The passage openings 5 can be closed tightly by means of a closure slide 6 provided on the underside of the base 2, which can be closed by means of at least one working cylinder 7 between the closed position shown in FIG. 1 and one Release position is displaceable, in which the closure slide 6 is located near a holder 8 provided on the lateral longitudinal edge of the base 2. On the top facing the bottom 2, the slide valve 6 is provided with a circumferential, self-contained groove 9 in which there is an inflatable seal, not shown, which is inflated when the slide valve 6 is in the closed position.

On the upper side of the lower part 1, two identical upper parts 10 are placed near the two narrow sides 1 ″, which have the shape of a cylindrical pot which is open at the bottom and whose longitudinal axis runs perpendicular to the upper side of the lower part 1. The two upper parts 10 are each aligned with an opening 11 in the upper side and tightly connected to the latter.

In the two upper parts 10, a holding block 12 is guided in a longitudinally displaceable manner. These two identically designed holding blocks 12 can each be moved in their longitudinal direction by means of a hydraulic cylinder 13 arranged on the outside next to the upper part 10, which corresponds to an up and down movement in the installed state of the device. At the transition from an upper section 12 ′ of the holding block 12 to a lower section 12 ″, the holding block 12 has a radially outwardly projecting, ring-shaped material section 14, which is guided in the manner of a cylinder from the inner wall of the upper part 10. An annular seal, not shown, located in a radially outwardly open annular groove 15 of the material section 14 seals the space above the material section 14 from the space below the material section 14, which is in communication with the interior of the lower part 1. As shown in FIG. 2, in the completely lowered position of the holding block 12, its material section 14 is located at the level of the end of the upper part 10 adjoining the lower part 1. This arrangement of the guide of the holding block 12 as deep as possible allows a high guiding accuracy to be achieved.

The holding blocks 12 are provided with a central blind hole 16 which is closed at the lower end and into which a column 17 rigidly connected to the upper part 10 engages. The upper section 12 ′ of the holding block 12 is guided on this column 17 without play by means of a stainless steel ball bushing 18. This guidance also contributes to achieving high accuracy. The lower end of the column 17 carries a guide piston 19 which carries a sealing ring which bears against the inner wall of the lower section 12 ″.

The two holding blocks 12 carry a block-shaped metering device 20 fixed on their underside, which has connections for the mandrels 4 on their underside facing the bottom 2 of the ASR housing, of which only one in FIG. 2 and not all in FIG. 3 are shown. The metering device 20 contains for each mandrel connection the valves required for time-pressure metering, which in the exemplary embodiment are diaphragm valves.

At the top of the lower part 1 of the ASR housing, two connecting pieces 21 and 22 are provided, via which cleaning liquid, steam and sterilized air can be introduced into the interior of the ASR housing and can be removed therefrom. Furthermore, the two upper parts 10 of the ASR housing, in the area which receives the upper section 12 'of the holding block 12 in its highest position, have an upper connecting piece 23 and a lower connecting piece 24, via which cleaning liquid, steam and sterile air are also supplied and can be derived. In addition to the two connecting pieces 21 and 22, there are sampling ports (not shown) for microbiological tests and for particle counting.
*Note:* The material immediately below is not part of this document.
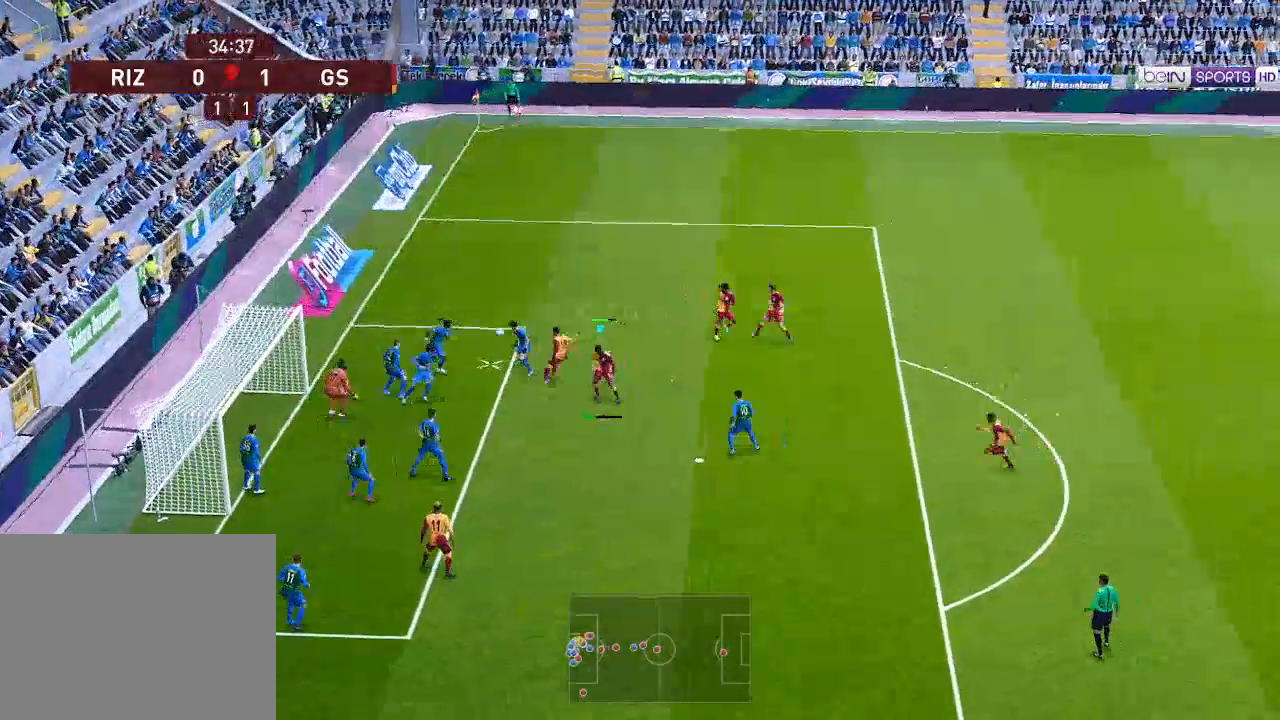
{"buttons": ["R1", "DPAD_DOWN", "DPAD_LEFT"], "left_stick": "center", "right_stick": "center", "events": []}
As shown in FIG. 2 in particular, tubes 25 running parallel to the columns 17 penetrate the cover 10 ′ which delimits the upper parts 10 upwards and are firm and tight with the associated holding block 12 connected. The tubes 25 therefore move together with the holding blocks 12 relative to the upper part of the ASR housing, which is why a seal is provided in the area where the tubes 25 pass through the cover 10 '.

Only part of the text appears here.